CONSIGNE
Poursuivez l'éditorial sur les nouvelles mobilités en reprenant juste après sa dernière phrase.

TEXTE FOURNI

○ ○ ○ ○ ○

L'éditorial

     À l’heure de la multiplication des embouteillages et des difficultés de circulation récurrentes, évoquer les nouvelles mobilités pourrait presque passer pour une aimable provocation ! Si Place Publique a choisi de consacrer son dossier à ce sujet à la fois complexe et très proche, c’est précisément pour en mesurer la portée et tenter d’en définir les enjeux. Les déplacements façonnent la ville et modèlent nos vies. Subis ou choisis, les modes de transports rythment notre quotidien. Mais avec le numérique, ils connaissent une mutation sans prédécent, en ce qu’ils peuvent désormais être optimisés, pilotés et coordonnés. Chacun pressent une révolution à l’oeuvre : l’industrie automobile cherche à se réinventer, l’urbanisme doit tenir compte de ces nouveaux usages, les citoyens se découvrent de nouvelles solidarités fondées sur des itinéraires partagés…
    Bref, c’est tout une nouvelle manière d’appréhender l’espace et les trajets qui se dessine sous nos yeux. Dans l’agglomération rennaise, des initiatives concrètes se font jour, des comportements évoluent. L’usage, pour certains, prime désormais sur la propriété : posséder ma propre voiture n’a plus d’importance, si j’ai l’assurance de disposer d’un véhicule adapté à mes attentes à l’instant précis où j’en ai besoin ! Évidemment, pour l’instant, les solutions disponibles demeurent souvent à l’état de prototypes. Mais des tendances de fond commencent à se manifester. Il suffit d’observer les flux de circulation pour s’en convaincre : multiplication des aires de covoiturage à proximité des grands axes, succès de fréquentation de la première ligne de métro (en attendant la deuxième !), boom des applications de calcul d’itinéraires ou d’indicateurs horaires de transports collectifs… Et dans ce domaine, des progrès sont encore possibles, si l’on se réfère à certaines initiatives de nos voisins européens, comme aux Pays-Bas. De la fabrication de la ville, il en est aussi question dans ce numéro avec Nolwenn Lam Kermarrec, présidente de Kermarrec Promotion. Dans un grand entretien, la fille du fondateur du groupe immobilier éponyme revient sur son parcours, marqué par le design. Elle exprime ici son attachement à Rennes, partage ses projets et formule quelques mises en garde qui feront peut-être débat.

○ ○ ○ ○ ○

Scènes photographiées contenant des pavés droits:
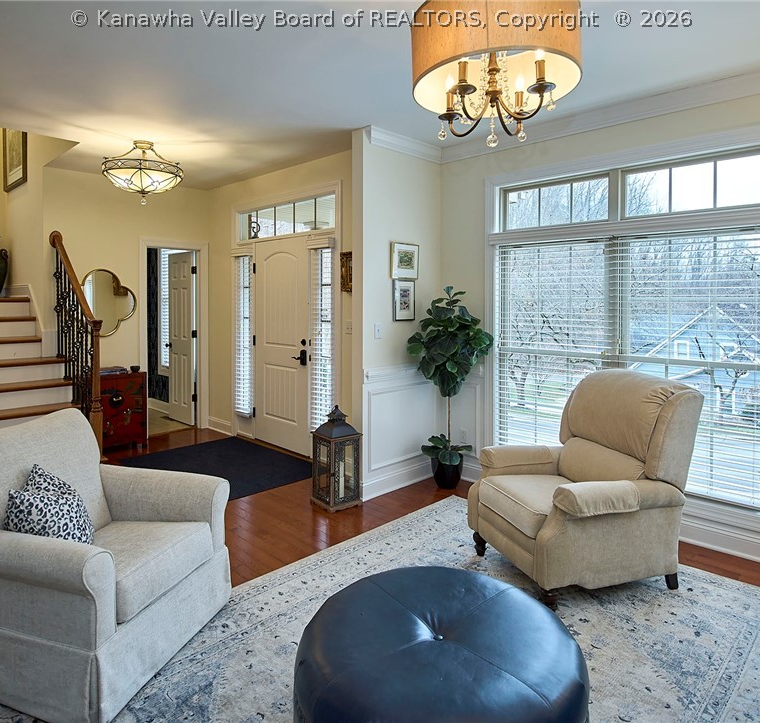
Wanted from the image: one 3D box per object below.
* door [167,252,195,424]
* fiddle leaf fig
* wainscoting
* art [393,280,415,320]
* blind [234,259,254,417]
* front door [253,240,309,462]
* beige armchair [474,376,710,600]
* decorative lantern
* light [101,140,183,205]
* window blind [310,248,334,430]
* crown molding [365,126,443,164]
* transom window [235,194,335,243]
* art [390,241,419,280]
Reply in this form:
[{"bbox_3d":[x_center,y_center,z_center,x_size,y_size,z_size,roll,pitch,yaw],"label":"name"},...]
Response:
[{"bbox_3d":[-2.390,-0.296,6.150,0.610,2.020,0.040,4,6,44],"label":"door"},{"bbox_3d":[0.540,0.124,4.040,0.670,1.423,0.580,0,4,0],"label":"fiddle leaf fig"},{"bbox_3d":[0.364,0.517,3.912,0.443,0.965,0.946,4,5,43],"label":"wainscoting"},{"bbox_3d":[0.198,-0.477,3.977,0.225,0.310,0.025,-4,6,-44],"label":"art"},{"bbox_3d":[-1.437,-0.266,5.350,0.070,1.680,0.350,-4,6,-45],"label":"blind"},{"bbox_3d":[-0.963,-0.172,4.970,0.045,2.030,0.910,-4,6,-45],"label":"front door"},{"bbox_3d":[1.090,0.585,2.800,0.920,1.060,0.780,-1,4,-17],"label":"beige armchair"},{"bbox_3d":[-0.308,0.663,3.664,0.250,0.700,0.250,-3,5,-41],"label":"decorative lantern"},{"bbox_3d":[-1.885,-1.502,4.090,0.595,0.491,0.595,0,4,0],"label":"light"},{"bbox_3d":[-0.514,-0.164,4.480,0.060,1.650,0.330,-4,6,-45],"label":"window blind"},{"bbox_3d":[0.228,-1.682,4.038,0.075,0.101,0.936,4,5,43],"label":"crown molding"},{"bbox_3d":[-0.949,-1.361,4.958,1.539,0.306,0.090,4,5,43],"label":"transom window"},{"bbox_3d":[0.200,-0.783,4.031,0.035,0.277,0.309,4,5,43],"label":"art"}]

○ ○ ○ ○ ○

RÉSULTAT
    Mobilités, urbanisme, mais aussi histoire : l’évocation d’Edgar Le Bastard, qui fut maire de Rennes à la fin du 19e siècle permet de redécouvrir l’activité de bâtisseur de celui qui a donné son nom à la principale artère commerçante du centre-ville. On lui doit le palais du Commerce, place de la République, mais aussi le réseau des égouts et le réservoir d’eau des Gallets !
    Histoire encore que celle, à peine croyable, de Pierre Herbart, le dandy qui libéra Rennes en 1944. Dans une enquête fouillée, Georges Guitton revient sur le parcours fascinant et la personnalité flamboyante de cet écrivain hors-norme envoyé à Rennes par les réseaux de résistance pour préparer la Libération.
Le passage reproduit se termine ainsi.